» **ACTION ITEM**: Only lines with the word "points" belong in the answer; copy them from the records below.

(Dataset entries)

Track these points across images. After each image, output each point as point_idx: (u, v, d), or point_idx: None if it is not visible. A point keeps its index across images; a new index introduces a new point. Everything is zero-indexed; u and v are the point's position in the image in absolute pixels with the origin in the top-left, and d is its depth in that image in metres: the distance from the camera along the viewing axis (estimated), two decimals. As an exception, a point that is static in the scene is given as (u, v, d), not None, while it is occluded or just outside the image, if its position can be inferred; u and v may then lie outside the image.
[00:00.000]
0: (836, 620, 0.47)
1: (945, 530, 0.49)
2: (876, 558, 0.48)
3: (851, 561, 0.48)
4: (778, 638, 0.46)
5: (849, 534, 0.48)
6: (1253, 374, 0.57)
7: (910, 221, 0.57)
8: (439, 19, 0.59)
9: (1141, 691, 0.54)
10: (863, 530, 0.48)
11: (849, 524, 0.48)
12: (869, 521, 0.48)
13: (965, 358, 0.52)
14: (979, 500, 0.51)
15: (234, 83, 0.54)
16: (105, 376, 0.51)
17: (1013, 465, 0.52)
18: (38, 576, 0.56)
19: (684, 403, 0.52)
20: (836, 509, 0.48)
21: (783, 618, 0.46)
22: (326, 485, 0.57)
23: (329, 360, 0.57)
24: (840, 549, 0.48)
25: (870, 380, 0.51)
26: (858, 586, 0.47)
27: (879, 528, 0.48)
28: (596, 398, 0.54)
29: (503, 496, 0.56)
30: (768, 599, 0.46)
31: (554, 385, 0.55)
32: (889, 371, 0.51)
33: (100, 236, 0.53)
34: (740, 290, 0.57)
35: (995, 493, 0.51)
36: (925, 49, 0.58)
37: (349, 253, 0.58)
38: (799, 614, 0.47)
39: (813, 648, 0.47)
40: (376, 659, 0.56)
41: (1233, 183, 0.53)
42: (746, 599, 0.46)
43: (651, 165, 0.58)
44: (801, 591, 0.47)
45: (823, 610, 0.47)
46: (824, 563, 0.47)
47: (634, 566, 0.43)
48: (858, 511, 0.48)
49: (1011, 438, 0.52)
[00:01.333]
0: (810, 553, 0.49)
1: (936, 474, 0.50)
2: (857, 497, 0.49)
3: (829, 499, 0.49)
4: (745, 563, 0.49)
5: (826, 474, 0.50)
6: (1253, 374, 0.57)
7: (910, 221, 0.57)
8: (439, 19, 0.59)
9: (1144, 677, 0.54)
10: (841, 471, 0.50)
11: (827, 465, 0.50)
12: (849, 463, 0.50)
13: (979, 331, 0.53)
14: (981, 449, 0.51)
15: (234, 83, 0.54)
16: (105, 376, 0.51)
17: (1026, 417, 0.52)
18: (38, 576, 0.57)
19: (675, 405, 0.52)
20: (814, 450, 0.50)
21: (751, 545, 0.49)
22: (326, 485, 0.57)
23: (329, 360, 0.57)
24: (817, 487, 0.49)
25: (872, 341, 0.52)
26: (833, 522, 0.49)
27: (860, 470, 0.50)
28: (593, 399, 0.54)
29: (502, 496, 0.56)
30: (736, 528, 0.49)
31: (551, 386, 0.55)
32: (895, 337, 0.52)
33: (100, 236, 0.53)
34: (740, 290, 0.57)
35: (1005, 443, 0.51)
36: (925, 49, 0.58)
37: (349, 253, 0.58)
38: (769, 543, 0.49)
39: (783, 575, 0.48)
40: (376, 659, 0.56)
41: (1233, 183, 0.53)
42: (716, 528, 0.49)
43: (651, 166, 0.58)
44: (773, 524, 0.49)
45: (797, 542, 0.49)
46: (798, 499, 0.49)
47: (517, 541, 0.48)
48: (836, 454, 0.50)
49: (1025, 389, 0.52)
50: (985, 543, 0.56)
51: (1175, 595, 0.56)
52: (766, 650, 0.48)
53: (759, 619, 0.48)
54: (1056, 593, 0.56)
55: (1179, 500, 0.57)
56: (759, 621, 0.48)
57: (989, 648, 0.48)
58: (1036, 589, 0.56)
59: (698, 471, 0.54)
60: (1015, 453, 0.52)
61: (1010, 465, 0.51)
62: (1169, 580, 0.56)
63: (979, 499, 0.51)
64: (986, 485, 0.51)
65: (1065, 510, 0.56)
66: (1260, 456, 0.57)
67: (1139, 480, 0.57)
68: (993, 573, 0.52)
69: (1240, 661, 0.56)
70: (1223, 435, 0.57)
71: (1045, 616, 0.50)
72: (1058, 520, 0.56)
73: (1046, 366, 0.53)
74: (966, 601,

...

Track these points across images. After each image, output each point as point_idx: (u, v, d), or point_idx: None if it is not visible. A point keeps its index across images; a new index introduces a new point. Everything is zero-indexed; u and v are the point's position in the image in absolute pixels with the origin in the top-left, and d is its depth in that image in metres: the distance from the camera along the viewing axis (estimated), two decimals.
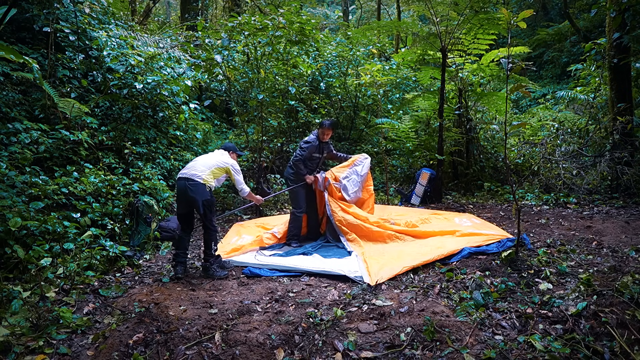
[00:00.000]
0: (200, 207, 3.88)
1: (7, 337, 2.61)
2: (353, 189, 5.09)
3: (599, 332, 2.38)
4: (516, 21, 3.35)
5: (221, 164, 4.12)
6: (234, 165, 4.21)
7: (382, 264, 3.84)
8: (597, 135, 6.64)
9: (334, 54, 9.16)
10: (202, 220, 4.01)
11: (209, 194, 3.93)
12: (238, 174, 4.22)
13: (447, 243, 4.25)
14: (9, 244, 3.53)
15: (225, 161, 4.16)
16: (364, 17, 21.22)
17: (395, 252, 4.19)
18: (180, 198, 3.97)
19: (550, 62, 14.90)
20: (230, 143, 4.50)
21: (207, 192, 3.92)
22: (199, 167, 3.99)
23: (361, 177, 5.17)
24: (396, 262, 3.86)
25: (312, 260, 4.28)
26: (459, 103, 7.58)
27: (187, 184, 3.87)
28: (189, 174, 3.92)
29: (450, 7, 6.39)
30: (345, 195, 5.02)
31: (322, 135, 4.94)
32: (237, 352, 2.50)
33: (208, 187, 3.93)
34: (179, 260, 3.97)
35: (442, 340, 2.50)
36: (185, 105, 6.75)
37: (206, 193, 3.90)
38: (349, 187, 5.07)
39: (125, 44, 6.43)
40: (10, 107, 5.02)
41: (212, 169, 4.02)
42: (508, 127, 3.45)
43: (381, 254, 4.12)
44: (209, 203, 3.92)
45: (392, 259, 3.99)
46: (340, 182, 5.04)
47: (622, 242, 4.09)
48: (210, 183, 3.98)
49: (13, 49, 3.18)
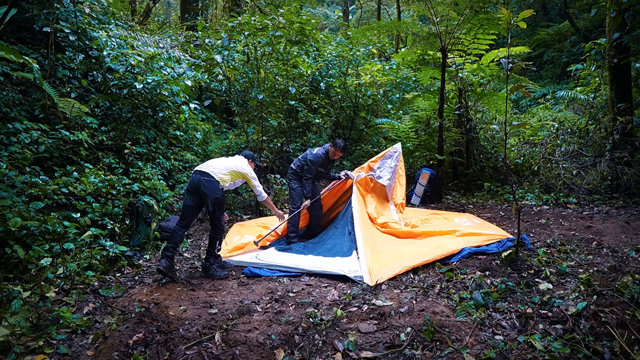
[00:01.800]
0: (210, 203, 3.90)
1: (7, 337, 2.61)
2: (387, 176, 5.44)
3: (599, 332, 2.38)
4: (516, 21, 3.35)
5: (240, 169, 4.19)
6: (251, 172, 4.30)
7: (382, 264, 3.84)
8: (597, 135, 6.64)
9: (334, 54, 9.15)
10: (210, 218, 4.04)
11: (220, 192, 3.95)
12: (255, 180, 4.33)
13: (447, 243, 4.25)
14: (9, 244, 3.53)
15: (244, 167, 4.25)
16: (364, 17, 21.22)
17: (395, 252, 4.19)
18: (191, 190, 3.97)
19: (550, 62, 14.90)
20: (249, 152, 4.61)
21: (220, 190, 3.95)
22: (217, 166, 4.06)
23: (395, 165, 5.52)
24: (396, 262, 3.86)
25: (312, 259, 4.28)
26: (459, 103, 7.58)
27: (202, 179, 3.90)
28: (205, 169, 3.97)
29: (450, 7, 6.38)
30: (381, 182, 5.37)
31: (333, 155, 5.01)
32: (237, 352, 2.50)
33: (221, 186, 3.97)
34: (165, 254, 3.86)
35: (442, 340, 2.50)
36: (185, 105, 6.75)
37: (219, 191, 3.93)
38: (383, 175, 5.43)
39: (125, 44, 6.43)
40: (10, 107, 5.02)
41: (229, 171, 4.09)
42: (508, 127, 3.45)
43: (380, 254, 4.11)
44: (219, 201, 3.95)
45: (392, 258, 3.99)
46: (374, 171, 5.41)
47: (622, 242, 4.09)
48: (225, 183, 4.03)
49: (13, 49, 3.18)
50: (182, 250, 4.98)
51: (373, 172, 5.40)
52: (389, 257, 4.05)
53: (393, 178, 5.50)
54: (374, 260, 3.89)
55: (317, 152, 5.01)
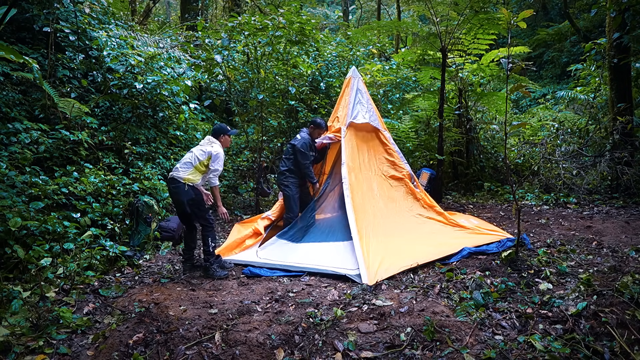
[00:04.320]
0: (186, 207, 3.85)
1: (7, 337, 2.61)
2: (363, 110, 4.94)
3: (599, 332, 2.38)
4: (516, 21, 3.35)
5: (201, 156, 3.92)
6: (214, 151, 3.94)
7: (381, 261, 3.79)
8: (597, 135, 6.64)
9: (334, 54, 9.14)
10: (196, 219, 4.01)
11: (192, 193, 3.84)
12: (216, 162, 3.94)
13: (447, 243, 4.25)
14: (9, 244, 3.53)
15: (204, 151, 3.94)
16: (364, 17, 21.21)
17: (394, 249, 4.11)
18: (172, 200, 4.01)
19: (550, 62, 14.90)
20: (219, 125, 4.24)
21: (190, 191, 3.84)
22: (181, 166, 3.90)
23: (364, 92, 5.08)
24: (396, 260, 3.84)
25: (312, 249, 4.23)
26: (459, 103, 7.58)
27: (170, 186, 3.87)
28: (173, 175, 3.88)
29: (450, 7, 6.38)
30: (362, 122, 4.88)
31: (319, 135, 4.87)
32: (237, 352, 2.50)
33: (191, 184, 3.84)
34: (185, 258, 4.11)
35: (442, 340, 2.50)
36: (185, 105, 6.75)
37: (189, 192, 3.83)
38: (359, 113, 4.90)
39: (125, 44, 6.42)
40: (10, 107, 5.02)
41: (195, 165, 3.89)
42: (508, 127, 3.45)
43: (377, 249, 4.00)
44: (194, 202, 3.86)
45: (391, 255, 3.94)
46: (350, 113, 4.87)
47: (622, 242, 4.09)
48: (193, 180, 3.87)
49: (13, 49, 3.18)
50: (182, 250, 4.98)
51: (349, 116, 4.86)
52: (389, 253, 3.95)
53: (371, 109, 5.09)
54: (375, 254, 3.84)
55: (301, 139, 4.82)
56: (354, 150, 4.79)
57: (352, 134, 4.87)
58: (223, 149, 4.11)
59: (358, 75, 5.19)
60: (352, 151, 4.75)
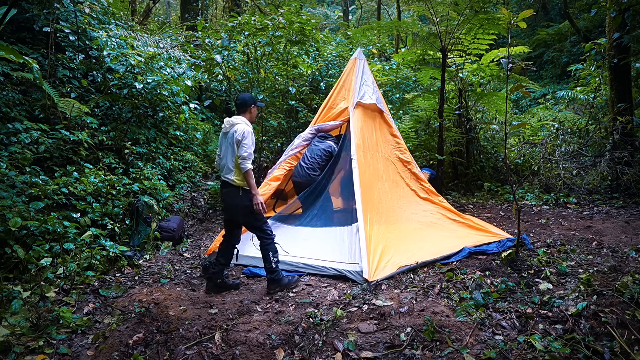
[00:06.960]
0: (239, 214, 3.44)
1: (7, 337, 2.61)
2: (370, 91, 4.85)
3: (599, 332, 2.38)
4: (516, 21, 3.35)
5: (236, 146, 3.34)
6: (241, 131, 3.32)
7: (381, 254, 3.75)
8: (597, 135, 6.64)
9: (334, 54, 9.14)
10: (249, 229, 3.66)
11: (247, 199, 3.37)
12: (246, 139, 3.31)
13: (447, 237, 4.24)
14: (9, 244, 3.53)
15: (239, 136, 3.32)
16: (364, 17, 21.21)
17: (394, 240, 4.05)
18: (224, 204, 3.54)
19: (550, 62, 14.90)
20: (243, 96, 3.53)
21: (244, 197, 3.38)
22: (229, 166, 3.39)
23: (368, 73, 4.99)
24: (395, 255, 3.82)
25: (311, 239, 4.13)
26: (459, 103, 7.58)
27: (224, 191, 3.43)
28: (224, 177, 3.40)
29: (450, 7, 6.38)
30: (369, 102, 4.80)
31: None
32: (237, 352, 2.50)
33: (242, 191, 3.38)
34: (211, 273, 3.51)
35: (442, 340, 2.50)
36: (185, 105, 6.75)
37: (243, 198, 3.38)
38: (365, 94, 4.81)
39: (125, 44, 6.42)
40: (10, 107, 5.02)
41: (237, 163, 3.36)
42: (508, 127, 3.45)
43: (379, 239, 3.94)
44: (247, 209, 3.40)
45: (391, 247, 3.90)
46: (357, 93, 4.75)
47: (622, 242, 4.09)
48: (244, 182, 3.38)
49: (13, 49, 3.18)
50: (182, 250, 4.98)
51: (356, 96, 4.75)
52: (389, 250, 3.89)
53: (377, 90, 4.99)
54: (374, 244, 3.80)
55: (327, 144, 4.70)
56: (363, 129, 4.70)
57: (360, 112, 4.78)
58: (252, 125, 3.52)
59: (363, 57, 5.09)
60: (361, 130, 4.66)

---

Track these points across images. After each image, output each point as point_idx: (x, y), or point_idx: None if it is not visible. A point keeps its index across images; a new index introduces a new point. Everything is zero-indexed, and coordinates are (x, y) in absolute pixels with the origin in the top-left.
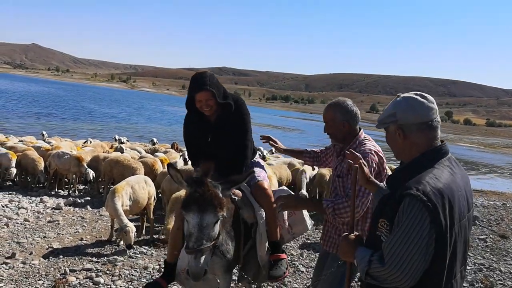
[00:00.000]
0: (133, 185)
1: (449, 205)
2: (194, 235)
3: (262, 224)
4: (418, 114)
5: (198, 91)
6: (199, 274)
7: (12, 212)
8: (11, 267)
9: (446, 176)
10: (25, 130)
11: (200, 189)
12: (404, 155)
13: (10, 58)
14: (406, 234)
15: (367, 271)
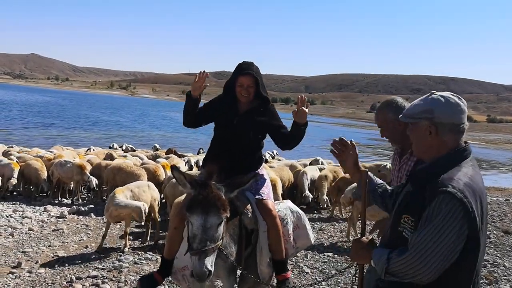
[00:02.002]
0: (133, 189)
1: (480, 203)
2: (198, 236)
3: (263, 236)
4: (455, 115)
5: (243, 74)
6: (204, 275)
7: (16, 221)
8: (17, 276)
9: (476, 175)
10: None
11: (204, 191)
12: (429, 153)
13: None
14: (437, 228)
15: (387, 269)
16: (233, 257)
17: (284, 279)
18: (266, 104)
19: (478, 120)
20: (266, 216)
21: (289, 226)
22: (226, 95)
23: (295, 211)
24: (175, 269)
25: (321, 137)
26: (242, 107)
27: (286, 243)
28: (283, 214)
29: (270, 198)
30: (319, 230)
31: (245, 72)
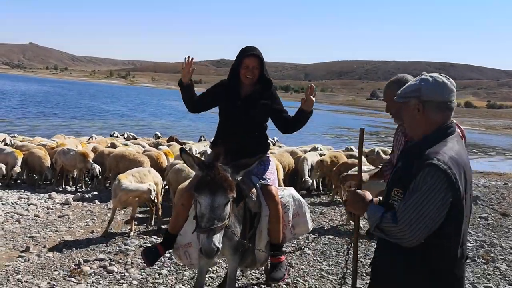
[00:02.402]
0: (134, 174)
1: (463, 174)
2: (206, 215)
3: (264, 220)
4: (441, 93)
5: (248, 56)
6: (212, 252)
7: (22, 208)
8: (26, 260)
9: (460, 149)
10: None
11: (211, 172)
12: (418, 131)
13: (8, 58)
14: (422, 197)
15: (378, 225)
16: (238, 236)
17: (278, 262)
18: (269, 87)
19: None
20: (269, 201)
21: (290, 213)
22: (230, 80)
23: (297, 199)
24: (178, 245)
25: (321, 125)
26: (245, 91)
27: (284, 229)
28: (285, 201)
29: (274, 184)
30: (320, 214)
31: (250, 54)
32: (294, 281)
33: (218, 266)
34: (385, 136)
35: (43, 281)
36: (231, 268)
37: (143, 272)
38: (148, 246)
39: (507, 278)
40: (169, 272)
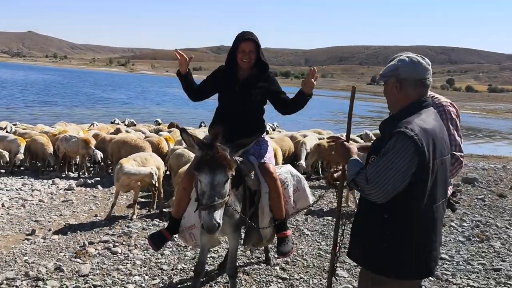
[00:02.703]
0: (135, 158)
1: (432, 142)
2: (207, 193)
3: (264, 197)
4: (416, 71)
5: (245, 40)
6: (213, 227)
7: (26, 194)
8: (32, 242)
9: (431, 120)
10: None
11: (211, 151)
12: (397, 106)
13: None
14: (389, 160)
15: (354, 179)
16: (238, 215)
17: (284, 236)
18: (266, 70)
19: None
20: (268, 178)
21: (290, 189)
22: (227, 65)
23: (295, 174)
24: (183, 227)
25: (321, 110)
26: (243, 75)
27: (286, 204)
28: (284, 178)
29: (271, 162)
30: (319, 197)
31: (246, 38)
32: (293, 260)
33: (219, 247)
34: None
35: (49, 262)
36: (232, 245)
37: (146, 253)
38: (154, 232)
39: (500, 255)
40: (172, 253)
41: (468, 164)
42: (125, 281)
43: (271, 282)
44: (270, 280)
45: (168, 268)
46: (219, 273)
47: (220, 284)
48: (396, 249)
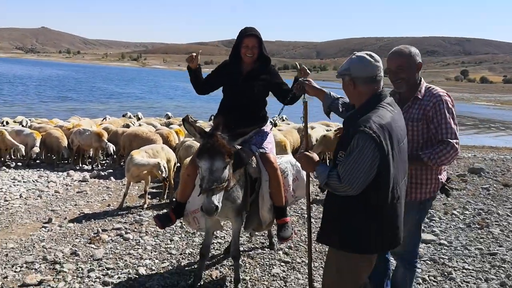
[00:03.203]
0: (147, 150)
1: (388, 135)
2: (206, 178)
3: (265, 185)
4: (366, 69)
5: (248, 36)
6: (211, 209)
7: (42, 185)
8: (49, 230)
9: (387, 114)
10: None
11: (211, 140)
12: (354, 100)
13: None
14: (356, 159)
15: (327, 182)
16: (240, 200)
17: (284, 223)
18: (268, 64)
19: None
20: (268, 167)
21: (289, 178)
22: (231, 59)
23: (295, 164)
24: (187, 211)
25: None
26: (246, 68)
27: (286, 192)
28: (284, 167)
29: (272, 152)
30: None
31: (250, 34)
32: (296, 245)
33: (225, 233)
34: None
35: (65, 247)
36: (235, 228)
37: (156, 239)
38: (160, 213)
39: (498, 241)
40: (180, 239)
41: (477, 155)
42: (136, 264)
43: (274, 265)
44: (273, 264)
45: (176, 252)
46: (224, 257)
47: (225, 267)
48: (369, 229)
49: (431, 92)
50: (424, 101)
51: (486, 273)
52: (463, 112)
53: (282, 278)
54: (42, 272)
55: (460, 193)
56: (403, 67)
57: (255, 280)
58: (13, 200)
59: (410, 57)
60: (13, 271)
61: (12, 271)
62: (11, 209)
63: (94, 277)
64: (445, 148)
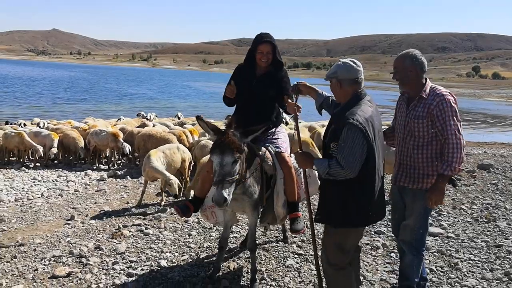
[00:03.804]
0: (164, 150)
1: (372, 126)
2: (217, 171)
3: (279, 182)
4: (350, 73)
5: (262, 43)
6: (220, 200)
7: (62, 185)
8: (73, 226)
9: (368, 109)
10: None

» **OUTPUT OF THE TASK**:
Track these points across images. After each image, output each point as point_idx: (u, v, d), or point_idx: None if it is not visible. A point keeps its index across images; a new index introduces a new point. Everything is zero-indexed; u and v are the point's position in the image in absolute pixels with the origin in the top-left, and d is its depth in that image in metres: the distance from the camera along the viewing axis (estimated), two decimals. As an exception, a point that is static in the scene is given as (u, v, d), not None, while it is occluded or just outside the image, if its position can be inferred; u and v may then lie outside the image.
Track these points across images. After each image, output each point as point_idx: (u, v, d), or point_idx: None if it is not visible. A point keeps its index across images; a new index introduces a new point. Everything is zero-indexed; u and v are the point's position in the image in absolute pixels with the origin in the top-left, and d is its depth in that image in metres: the distance from the camera along the viewing axis (estimated), two decimals.
Track these points across images. After each image, output each point as point_idx: (x, y), or point_idx: None if it is not visible. A point keeps its index across images; a new index introduces a new point. Everything is zero-indexed, and coordinates are (x, y) in absolute pixels with the origin in the top-left.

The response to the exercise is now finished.